Many on the evangelical right are mourning what they see as an attack on freedom — each state’s right to make its own laws, organizations’ right to refuse services based on sexual orientation, religious adoption agencies’ right to deny same-sex couples children to adopt, bakers and florists right to refuse to make cakes and arrange flowers for same-sex weddings.

This is the first time one constitutional right has directly conflicted with another, said Doug Wardlow of the Arizona-based religious liberties organization and legal ministry the Alliance Defending Freedom, which has a strong presence at the Colorado Statehouse and much experience arguing religious freedom in Colorado’s courts.

Several historical examples that challenge Wardlow’s perspective includes the constitutional abolition of slavery which clashed with certain pro-slavery Christians’ religious belief that owning and controlling other people based on racial hierarchies was a God-given right. Certain activities protected by the First Amendment – say, the right to make and sell pornography or create anti-Christian art – also clashed with Christian notions of obscenity.
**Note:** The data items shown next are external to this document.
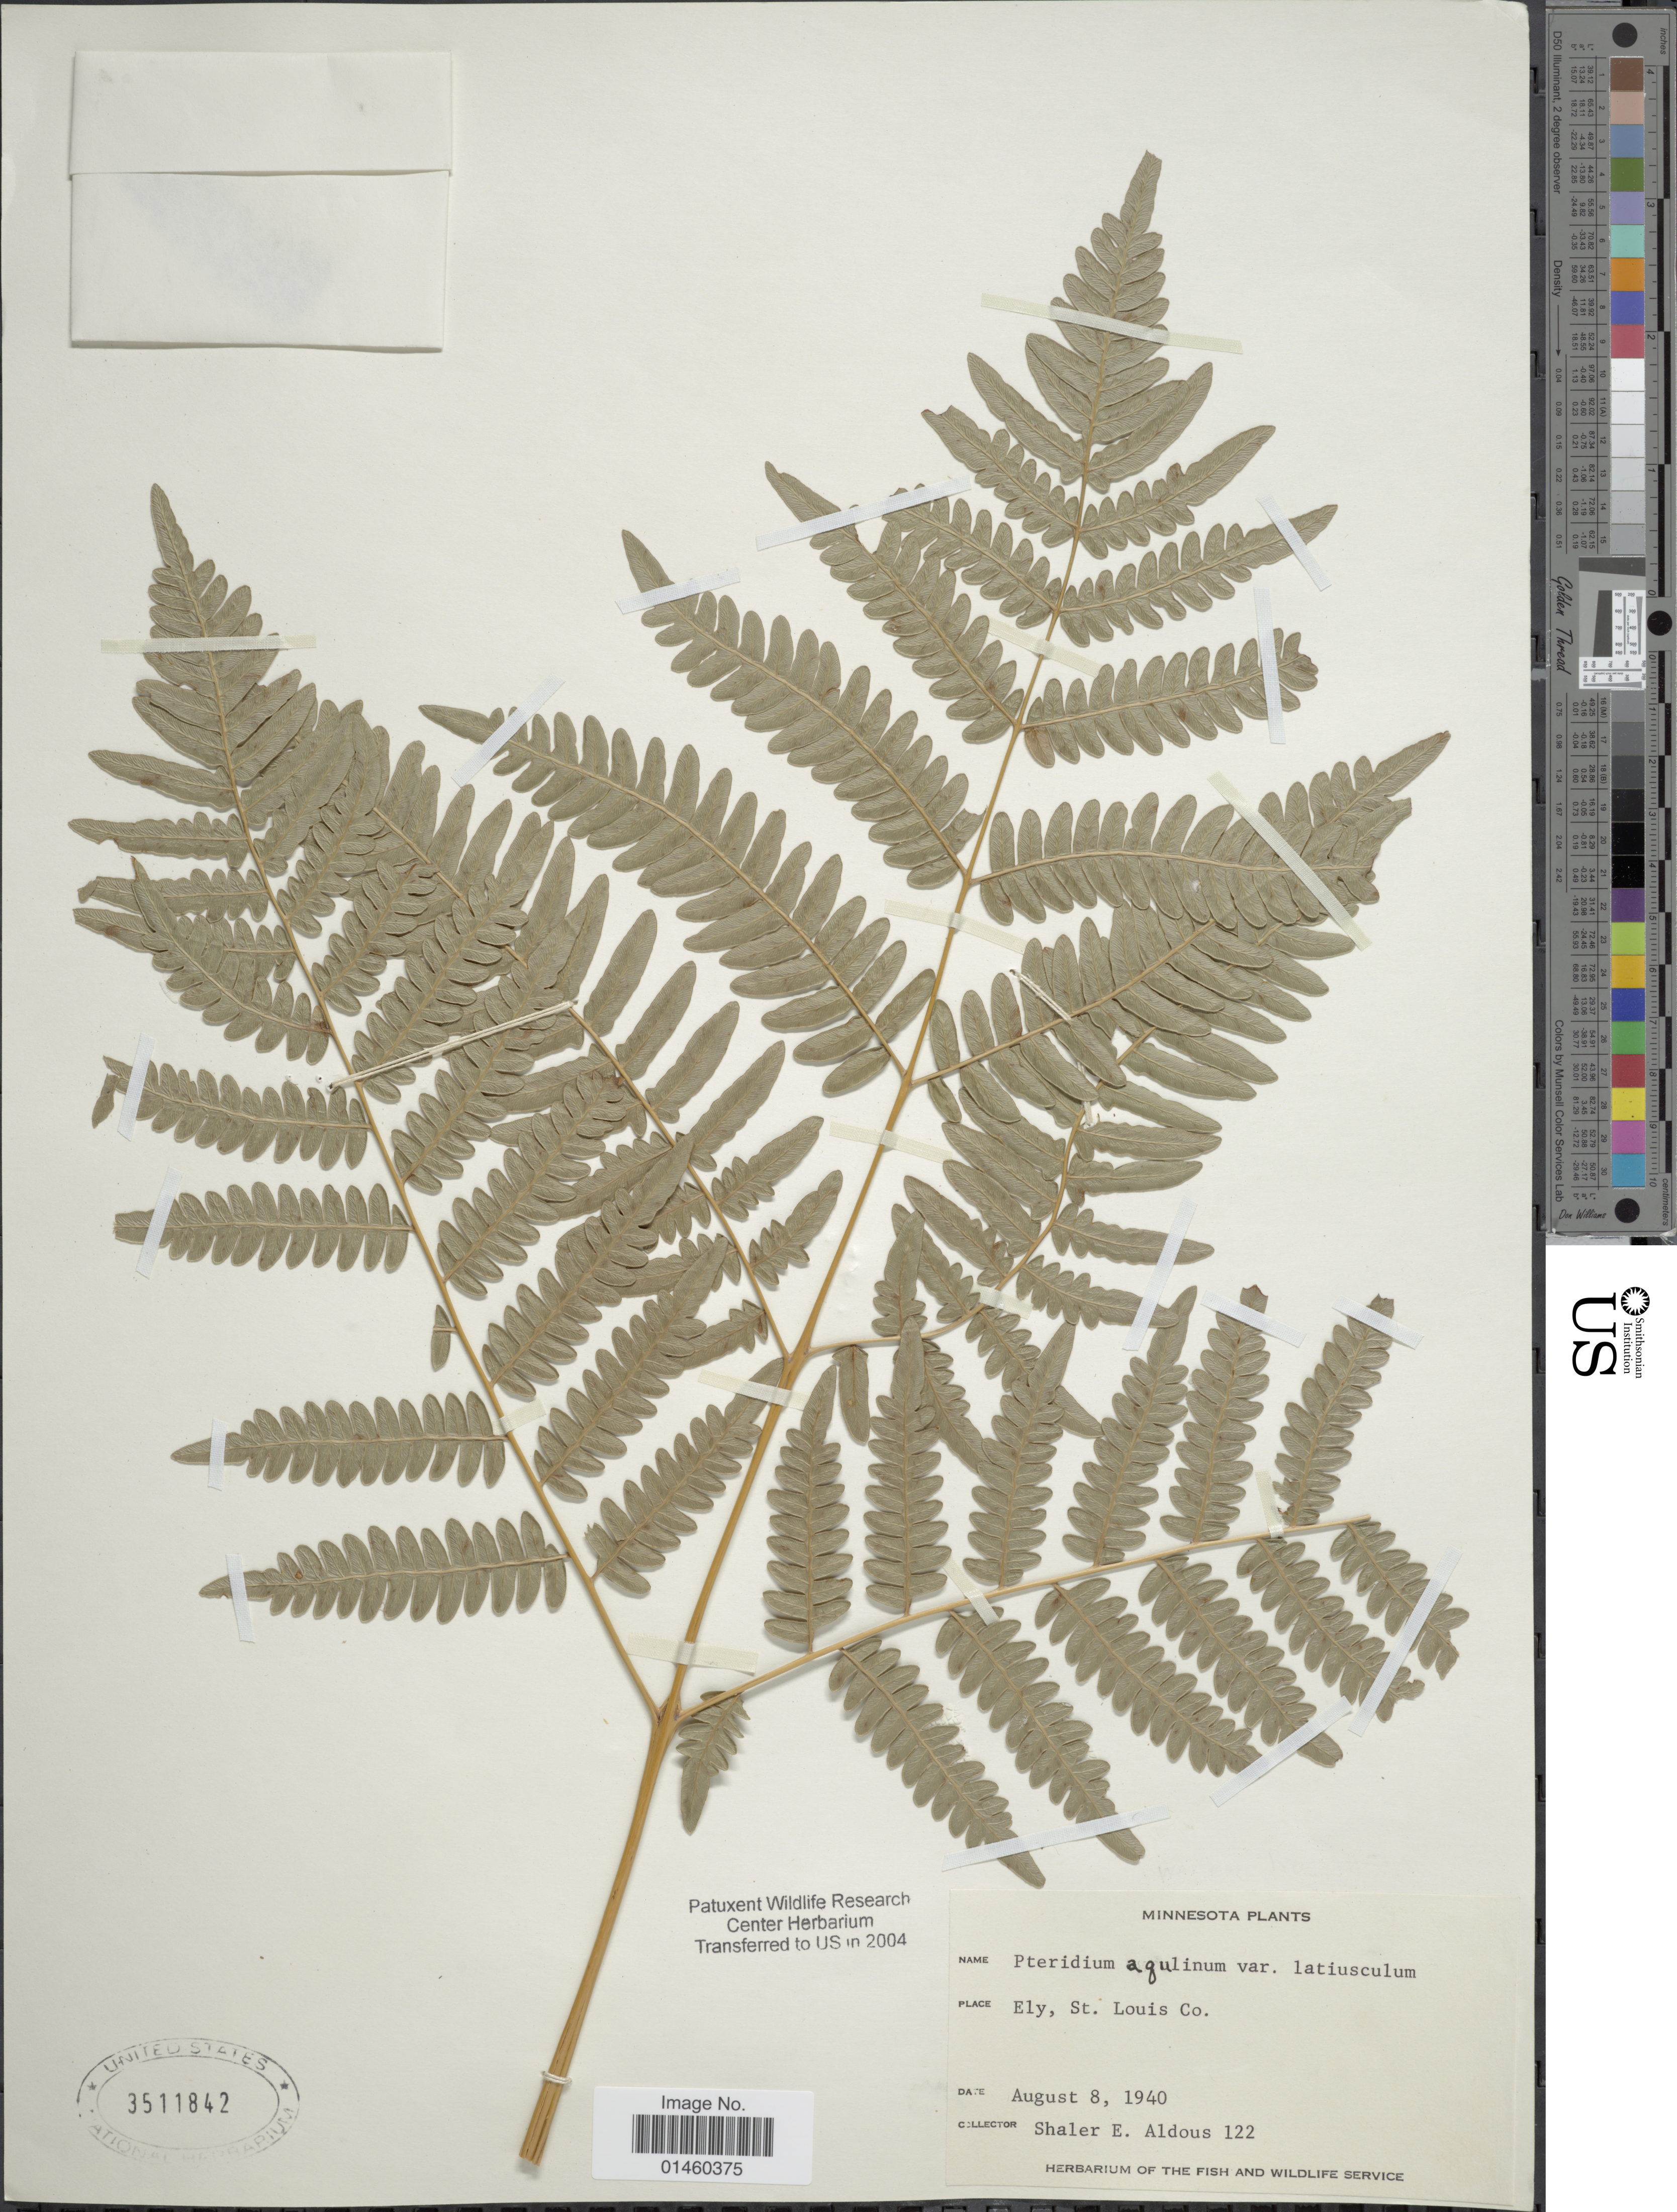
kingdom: Plantae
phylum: Tracheophyta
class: Polypodiopsida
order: Polypodiales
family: Dennstaedtiaceae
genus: Pteridium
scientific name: Pteridium aquilinum var. latiusculum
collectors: S. Aldous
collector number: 122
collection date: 1940-08-08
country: United States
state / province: Minnesota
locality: Ely, St. Louis Co.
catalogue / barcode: US 3511842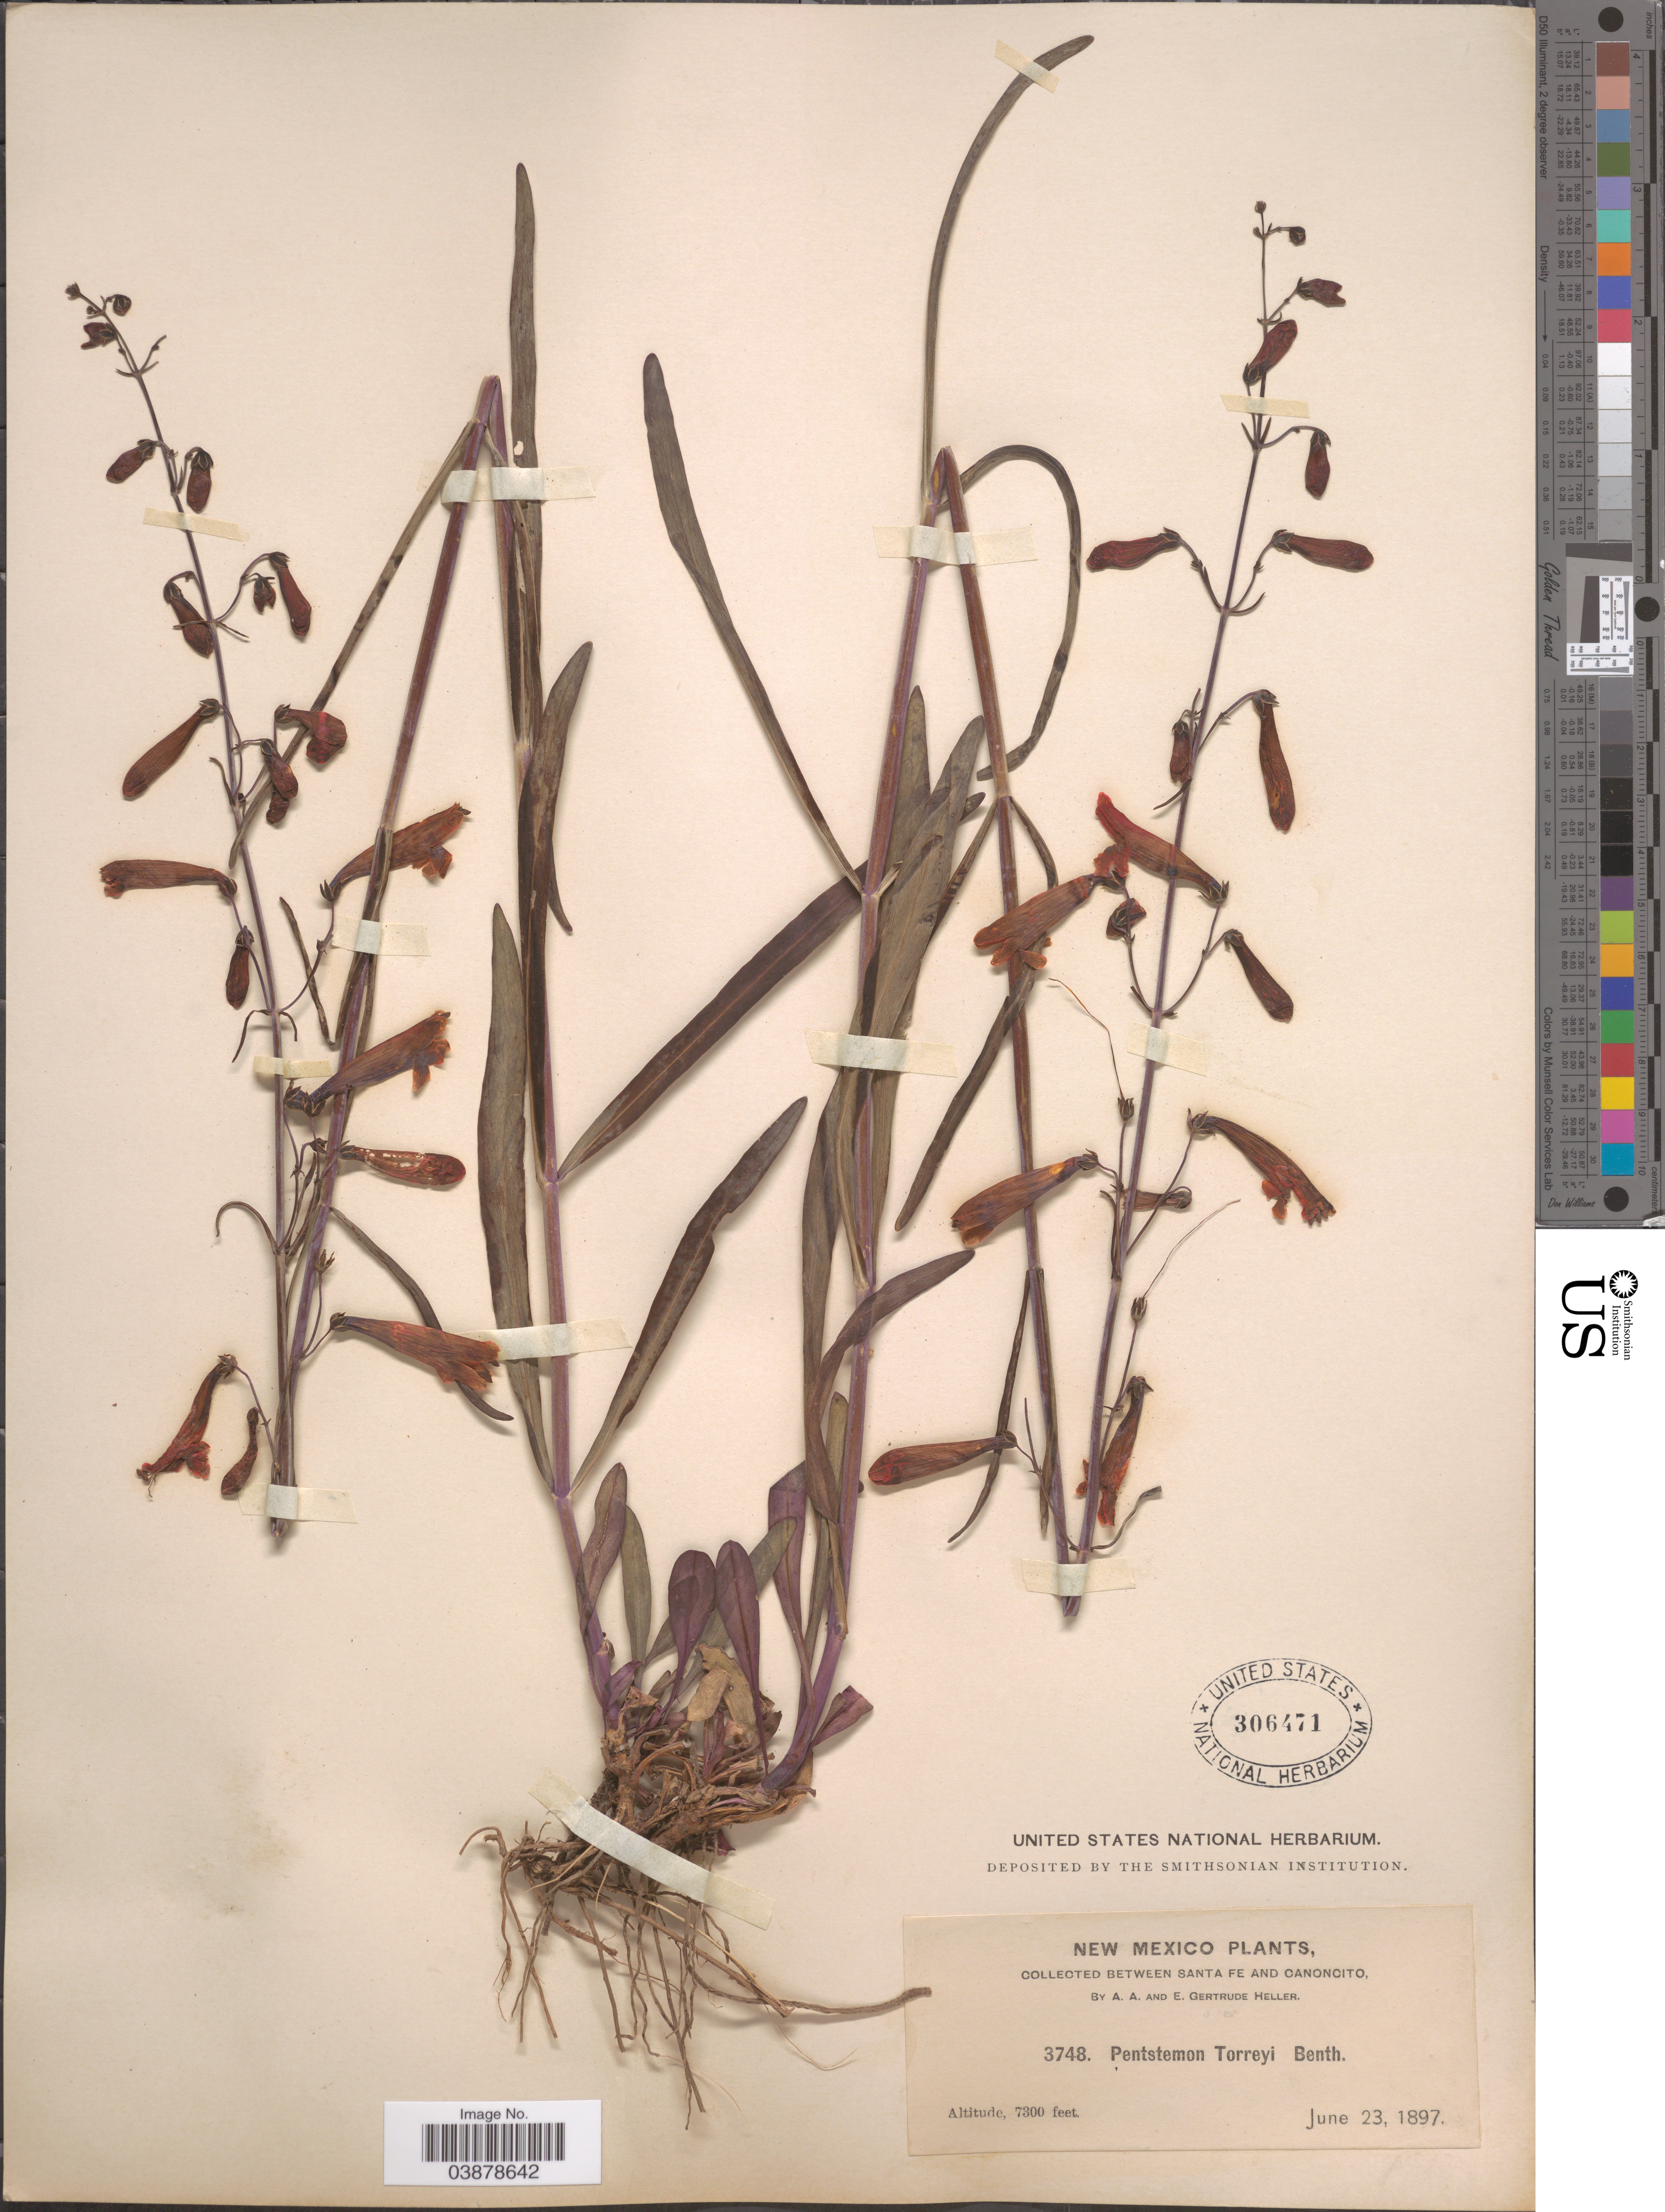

But what makes today’s Court ruling unique, from Wardlow’s perspective, is that the decision will do more than give individuals rights. It will actually strip away the rights of Christians who believe that marriage should be defined as a monogamous relationship between one man and one woman. They may no longer be exempt – based on their religion – from non-discrimination laws.

Government overreach has been a constant fear of conservatives, and Alliance Defending Freedom has waged legal battles on behalf of florists and bakers, protecting clients from a government that wants to tell them how to operate their businesses, who they can serve and how, Wardlow says.

With today’s Supreme Court decision, Aliance Defending Freedom will have a harder time waging its legal battles. Wardlow characterized the Court’s decision as a “totalitarian impulse.”

“Once you have the government coming in and telling people what they have to believe, we’re not many steps from tyranny,” he told The Colorado Independent this morning.

His hope is that the country will experience a “culture shift” and return to what he sees as the United States’ historical roots in Judaeo-Christian beliefs and the idea that marriage is an exclusively heterosexual institution.

He also acknowledges that without a change in the law, the Constitution now protects marriage equality and there is little Christians can do to change that without regaining broader power.